As an ordained minister, I know that ministry includes much more than the work of clergy. In Anyone’s Ministry by Gordon B. McKeeman I encountered definitions and descriptions of ministry resonant with my own. According to McKeeman:

Ministry is

  • a quality of relationship between and among human beings that beckons forth hidden possibilities;
  • inviting people into deeper, more constant,more reverent relationship with the world and with one another;
  • carrying forward a long heritage of hope and liberation that has dignified and informed the human venture over many centuries;
  • being present with, to, and for others in their terrors and torments, in their grief, misery and pain;
  • knowing that those feelings are our feelings, too;
  • celebrating the triumphs of the human spirit, the miracles of birth and life, the wonders of devotion and sacrifice;
  • witnessing to life-enhancing values; speaking truth to power;
  • speaking for human dignity and equity, for compassion and aspiration;
  • believing in life in the presence of death, struggling for human responsibility against principalities and structures that ignore humaneness and become instruments of death;

It is all these and much, much more than all of them, present in the wordless, the unspoken, the ineffable.

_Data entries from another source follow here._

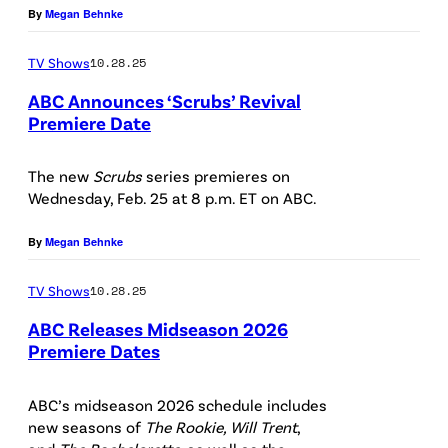
S
By
Megan Behnke
s
a
e
C
“
r
s
TV Shows
10.28.25
R
S
s
)
ABC Announces ‘Scrubs’ Revival
U
c
S
Premiere Date
B
r
a
S
S
u
r
C
The new
Scrubs
series premieres on
–
b
Wednesday, Feb. 25 at 8 p.m. ET on ABC.
a
R
"
s
h
U
By
Megan Behnke
E
”
C
B
p
s
h
TV Shows
10.28.25
S
i
t
a
–
ABC Releases Midseason 2026
s
a
Premiere Dates
l
#
A
o
r
k
1
B
ABC’s midseason 2026 schedule includes
d
s
e
0
new seasons of
The Rookie, Will Trent
,
C
e
S
a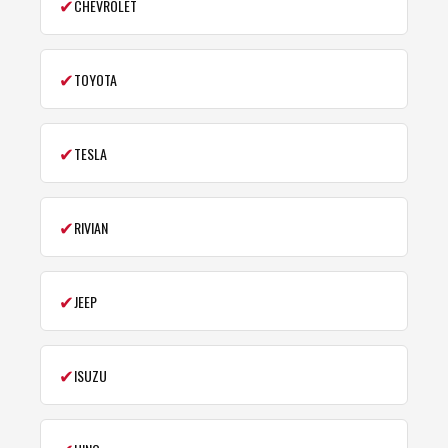
✔
CHEVROLET
✔
TOYOTA
✔
TESLA
✔
RIVIAN
✔
JEEP
✔
ISUZU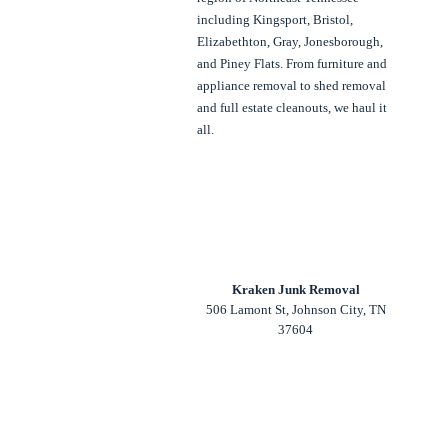
including Kingsport, Bristol,
Elizabethton, Gray, Jonesborough,
and Piney Flats. From furniture and
appliance removal to shed removal
and full estate cleanouts, we haul it
all.
Kraken Junk Removal
506 Lamont St, Johnson City, TN
37604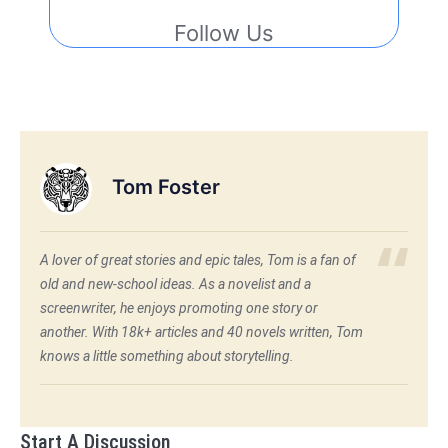
Follow Us
Tom Foster
A lover of great stories and epic tales, Tom is a fan of
old and new-school ideas. As a novelist and a
screenwriter, he enjoys promoting one story or
another. With 18k+ articles and 40 novels written, Tom
knows a little something about storytelling.
Start A Discussion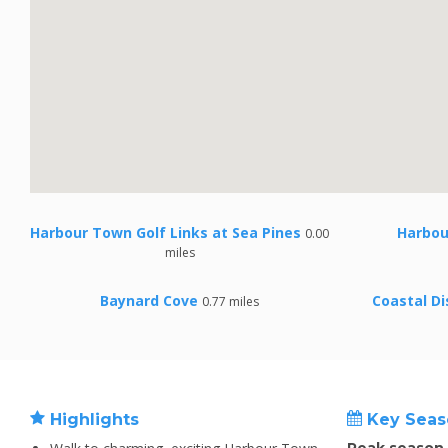
Harbour Town Golf Links at Sea Pines
Harbou
0.00
miles
Baynard Cove
Coastal D
0.77 miles
Highlights
Key Seas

It is speaking and living the highest we know and living with the knowledge that it is never as deep, or as wide or as high as we wish.

Whenever there is a meeting that summons us to our better selves, wherever

  • our lostness is found
  • our fragments are united,
  • our wounds begin healing,
  • our spines stiffen and
  • our muscles grow strong for the task,

there is ministry.

I need ministry when I’m scared and uncertain. I need ministry the most when I resist it. I benefit from ministry when I’m not strong enough alone to trust – to trust that difficult experiences are there to transform me.  If I let myself experience ministry,  just like Jacob after wrestling with the angel, I am forever changed and marked by a hard won scar of remembrance.

Whether lay or ordained, ministry is going on wherever “fragments are united” and whenever the stories of when we got this or that scar are shared among us. Ministry is how the wounds gradually heal and we walk on together in companionship, as witnesses to one another’s lives.